§ **Exercise directions**
Rewrite the items from the line with "genus: Elaeagnus" up to and including the line with "common name: Tarovine", changing every "common name" to "vernacular name" and leaving everything else as it is.

Start Given entries

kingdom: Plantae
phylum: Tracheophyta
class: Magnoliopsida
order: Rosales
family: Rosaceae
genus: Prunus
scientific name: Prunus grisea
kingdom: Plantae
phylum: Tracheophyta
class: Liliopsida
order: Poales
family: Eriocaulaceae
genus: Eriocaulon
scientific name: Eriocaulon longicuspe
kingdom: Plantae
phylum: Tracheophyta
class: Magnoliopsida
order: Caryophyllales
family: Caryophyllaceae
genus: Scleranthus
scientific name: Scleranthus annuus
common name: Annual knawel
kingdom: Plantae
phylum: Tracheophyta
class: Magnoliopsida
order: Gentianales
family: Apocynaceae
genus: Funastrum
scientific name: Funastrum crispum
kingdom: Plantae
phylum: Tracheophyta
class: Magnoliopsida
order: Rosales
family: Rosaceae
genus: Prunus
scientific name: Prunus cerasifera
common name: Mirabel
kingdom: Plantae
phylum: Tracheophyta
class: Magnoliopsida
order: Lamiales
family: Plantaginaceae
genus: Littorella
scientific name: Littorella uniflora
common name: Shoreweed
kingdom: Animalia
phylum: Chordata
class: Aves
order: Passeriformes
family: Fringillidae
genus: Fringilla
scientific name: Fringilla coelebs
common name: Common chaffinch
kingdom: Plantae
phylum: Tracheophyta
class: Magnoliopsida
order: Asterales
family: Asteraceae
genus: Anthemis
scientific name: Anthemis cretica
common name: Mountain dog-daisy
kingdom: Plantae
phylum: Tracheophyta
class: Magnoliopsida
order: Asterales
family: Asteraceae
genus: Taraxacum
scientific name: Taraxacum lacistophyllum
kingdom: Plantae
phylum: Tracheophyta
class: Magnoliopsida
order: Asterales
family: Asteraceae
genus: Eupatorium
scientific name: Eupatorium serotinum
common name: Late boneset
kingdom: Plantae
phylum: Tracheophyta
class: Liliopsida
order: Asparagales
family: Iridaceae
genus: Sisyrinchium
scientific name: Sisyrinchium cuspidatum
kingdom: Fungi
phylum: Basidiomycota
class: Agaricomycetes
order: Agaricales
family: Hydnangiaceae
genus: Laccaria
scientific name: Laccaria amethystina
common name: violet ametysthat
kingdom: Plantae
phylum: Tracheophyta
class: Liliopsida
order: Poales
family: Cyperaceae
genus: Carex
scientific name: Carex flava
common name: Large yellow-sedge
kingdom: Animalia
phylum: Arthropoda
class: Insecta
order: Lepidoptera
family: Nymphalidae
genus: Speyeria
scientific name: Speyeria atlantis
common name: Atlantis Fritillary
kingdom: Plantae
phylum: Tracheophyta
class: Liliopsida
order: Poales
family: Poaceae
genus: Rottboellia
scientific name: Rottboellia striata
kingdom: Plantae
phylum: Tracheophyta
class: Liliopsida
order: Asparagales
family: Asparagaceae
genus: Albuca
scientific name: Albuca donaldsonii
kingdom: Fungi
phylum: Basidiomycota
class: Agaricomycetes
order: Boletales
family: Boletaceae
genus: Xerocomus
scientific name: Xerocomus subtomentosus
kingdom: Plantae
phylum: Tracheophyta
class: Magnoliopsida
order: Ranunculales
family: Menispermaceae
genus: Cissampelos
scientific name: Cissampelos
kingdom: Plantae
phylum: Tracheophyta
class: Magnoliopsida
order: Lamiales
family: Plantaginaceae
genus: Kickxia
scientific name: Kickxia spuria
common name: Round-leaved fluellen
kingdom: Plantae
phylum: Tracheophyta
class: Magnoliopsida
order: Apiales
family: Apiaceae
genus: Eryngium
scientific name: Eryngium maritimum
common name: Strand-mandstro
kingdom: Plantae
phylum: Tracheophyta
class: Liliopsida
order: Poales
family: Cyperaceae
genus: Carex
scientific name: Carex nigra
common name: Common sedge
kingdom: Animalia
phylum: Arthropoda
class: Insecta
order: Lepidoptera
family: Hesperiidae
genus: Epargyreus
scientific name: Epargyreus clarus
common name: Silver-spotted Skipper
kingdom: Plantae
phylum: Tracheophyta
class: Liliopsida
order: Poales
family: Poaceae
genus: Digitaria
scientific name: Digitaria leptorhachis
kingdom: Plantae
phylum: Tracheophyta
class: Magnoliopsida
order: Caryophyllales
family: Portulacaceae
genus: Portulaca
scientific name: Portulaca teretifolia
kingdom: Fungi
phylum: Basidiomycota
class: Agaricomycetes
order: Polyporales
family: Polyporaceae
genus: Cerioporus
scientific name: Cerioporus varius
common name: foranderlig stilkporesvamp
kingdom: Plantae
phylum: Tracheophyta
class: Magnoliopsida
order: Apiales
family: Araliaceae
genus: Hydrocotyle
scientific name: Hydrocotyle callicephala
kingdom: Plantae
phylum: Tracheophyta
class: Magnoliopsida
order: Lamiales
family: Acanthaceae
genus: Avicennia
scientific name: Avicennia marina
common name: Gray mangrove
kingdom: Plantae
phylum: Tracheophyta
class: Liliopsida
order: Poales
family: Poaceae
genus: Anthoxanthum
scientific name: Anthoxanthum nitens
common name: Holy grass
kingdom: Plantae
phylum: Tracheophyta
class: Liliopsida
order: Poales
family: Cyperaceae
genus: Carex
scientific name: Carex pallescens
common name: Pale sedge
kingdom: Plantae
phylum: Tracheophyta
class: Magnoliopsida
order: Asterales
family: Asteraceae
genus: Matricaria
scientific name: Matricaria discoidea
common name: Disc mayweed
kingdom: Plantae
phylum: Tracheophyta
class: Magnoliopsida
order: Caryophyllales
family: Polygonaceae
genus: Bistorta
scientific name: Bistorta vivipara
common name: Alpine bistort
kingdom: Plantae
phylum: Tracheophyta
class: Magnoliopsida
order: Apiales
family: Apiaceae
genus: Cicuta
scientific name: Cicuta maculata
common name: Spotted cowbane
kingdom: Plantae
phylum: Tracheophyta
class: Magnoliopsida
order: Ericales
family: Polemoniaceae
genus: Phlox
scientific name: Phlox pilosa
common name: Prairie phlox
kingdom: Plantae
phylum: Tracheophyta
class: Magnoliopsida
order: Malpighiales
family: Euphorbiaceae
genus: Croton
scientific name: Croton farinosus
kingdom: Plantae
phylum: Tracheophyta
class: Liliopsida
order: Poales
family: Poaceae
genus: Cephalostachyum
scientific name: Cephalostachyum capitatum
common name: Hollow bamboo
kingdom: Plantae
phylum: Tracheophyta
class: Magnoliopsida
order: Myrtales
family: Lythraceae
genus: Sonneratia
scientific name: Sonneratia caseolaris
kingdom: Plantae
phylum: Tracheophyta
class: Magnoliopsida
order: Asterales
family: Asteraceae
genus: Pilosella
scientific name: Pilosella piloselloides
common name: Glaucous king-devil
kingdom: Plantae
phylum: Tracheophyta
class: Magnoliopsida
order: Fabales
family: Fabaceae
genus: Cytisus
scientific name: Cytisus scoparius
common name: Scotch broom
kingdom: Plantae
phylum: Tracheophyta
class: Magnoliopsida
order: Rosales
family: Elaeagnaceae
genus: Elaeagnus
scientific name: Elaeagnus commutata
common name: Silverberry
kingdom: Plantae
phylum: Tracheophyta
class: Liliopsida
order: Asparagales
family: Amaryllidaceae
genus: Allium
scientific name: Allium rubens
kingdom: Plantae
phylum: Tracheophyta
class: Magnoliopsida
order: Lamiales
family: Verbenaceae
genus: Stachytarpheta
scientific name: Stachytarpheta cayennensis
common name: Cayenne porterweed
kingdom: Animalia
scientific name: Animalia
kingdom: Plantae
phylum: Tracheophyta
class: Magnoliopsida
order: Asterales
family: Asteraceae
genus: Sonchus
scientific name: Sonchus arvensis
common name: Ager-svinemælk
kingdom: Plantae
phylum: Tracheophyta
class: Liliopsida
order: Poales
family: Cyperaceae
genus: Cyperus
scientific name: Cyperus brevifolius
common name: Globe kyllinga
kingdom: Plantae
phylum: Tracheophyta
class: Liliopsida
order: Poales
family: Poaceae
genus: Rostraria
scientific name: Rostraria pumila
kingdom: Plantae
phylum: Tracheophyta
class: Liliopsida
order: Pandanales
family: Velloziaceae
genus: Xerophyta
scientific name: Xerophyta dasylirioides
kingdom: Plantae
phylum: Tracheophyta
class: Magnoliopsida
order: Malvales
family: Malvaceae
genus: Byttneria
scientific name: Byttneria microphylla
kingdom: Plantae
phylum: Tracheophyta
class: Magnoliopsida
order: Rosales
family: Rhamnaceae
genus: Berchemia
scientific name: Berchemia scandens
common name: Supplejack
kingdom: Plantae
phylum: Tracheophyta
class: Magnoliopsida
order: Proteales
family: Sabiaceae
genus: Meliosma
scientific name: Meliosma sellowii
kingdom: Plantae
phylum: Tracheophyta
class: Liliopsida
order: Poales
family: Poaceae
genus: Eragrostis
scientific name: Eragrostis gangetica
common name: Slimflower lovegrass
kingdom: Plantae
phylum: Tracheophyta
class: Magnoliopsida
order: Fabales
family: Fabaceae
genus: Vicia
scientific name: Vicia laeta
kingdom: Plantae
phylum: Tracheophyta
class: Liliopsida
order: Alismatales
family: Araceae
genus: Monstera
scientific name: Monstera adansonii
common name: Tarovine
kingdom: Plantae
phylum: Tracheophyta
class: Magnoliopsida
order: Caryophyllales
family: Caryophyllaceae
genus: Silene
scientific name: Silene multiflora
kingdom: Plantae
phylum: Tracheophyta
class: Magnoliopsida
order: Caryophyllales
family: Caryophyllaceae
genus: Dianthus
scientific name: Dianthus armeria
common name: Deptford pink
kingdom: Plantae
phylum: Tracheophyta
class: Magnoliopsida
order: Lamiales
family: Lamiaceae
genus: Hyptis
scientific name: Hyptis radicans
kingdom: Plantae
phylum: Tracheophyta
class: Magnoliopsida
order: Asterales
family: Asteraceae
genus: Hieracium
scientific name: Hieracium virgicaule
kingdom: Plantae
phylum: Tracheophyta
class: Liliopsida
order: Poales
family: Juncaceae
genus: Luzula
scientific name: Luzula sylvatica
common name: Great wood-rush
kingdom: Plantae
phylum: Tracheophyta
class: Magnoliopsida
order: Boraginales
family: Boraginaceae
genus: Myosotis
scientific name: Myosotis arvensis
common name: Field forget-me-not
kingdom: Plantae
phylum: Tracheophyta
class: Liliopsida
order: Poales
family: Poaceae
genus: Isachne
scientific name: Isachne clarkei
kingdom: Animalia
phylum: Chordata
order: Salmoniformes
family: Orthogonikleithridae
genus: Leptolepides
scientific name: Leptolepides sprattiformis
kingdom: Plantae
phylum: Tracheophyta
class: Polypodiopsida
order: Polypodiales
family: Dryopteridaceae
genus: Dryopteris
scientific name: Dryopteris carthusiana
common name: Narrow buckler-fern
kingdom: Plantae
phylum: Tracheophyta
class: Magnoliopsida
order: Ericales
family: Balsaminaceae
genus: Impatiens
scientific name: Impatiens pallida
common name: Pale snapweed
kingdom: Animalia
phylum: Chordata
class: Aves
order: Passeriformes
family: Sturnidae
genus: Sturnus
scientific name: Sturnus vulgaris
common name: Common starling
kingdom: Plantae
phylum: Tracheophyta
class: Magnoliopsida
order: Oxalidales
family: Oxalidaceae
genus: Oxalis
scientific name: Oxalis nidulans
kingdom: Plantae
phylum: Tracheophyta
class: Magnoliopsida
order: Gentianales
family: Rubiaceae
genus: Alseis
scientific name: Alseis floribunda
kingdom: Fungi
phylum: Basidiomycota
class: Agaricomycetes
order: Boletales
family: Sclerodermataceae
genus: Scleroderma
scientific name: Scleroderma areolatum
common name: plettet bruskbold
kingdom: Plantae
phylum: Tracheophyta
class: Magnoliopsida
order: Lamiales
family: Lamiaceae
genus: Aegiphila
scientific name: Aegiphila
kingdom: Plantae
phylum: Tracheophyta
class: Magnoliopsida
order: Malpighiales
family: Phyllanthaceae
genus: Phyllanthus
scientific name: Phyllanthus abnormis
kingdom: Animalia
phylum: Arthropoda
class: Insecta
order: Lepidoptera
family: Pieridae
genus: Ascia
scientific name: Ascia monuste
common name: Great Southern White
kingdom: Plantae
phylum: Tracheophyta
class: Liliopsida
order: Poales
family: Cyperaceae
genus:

End Given entries

§ **Exercise response**
genus: Elaeagnus
scientific name: Elaeagnus commutata
vernacular name: Silverberry
kingdom: Plantae
phylum: Tracheophyta
class: Liliopsida
order: Asparagales
family: Amaryllidaceae
genus: Allium
scientific name: Allium rubens
kingdom: Plantae
phylum: Tracheophyta
class: Magnoliopsida
order: Lamiales
family: Verbenaceae
genus: Stachytarpheta
scientific name: Stachytarpheta cayennensis
vernacular name: Cayenne porterweed
kingdom: Animalia
scientific name: Animalia
kingdom: Plantae
phylum: Tracheophyta
class: Magnoliopsida
order: Asterales
family: Asteraceae
genus: Sonchus
scientific name: Sonchus arvensis
vernacular name: Ager-svinemælk
kingdom: Plantae
phylum: Tracheophyta
class: Liliopsida
order: Poales
family: Cyperaceae
genus: Cyperus
scientific name: Cyperus brevifolius
vernacular name: Globe kyllinga
kingdom: Plantae
phylum: Tracheophyta
class: Liliopsida
order: Poales
family: Poaceae
genus: Rostraria
scientific name: Rostraria pumila
kingdom: Plantae
phylum: Tracheophyta
class: Liliopsida
order: Pandanales
family: Velloziaceae
genus: Xerophyta
scientific name: Xerophyta dasylirioides
kingdom: Plantae
phylum: Tracheophyta
class: Magnoliopsida
order: Malvales
family: Malvaceae
genus: Byttneria
scientific name: Byttneria microphylla
kingdom: Plantae
phylum: Tracheophyta
class: Magnoliopsida
order: Rosales
family: Rhamnaceae
genus: Berchemia
scientific name: Berchemia scandens
vernacular name: Supplejack
kingdom: Plantae
phylum: Tracheophyta
class: Magnoliopsida
order: Proteales
family: Sabiaceae
genus: Meliosma
scientific name: Meliosma sellowii
kingdom: Plantae
phylum: Tracheophyta
class: Liliopsida
order: Poales
family: Poaceae
genus: Eragrostis
scientific name: Eragrostis gangetica
vernacular name: Slimflower lovegrass
kingdom: Plantae
phylum: Tracheophyta
class: Magnoliopsida
order: Fabales
family: Fabaceae
genus: Vicia
scientific name: Vicia laeta
kingdom: Plantae
phylum: Tracheophyta
class: Liliopsida
order: Alismatales
family: Araceae
genus: Monstera
scientific name: Monstera adansonii
vernacular name: Tarovine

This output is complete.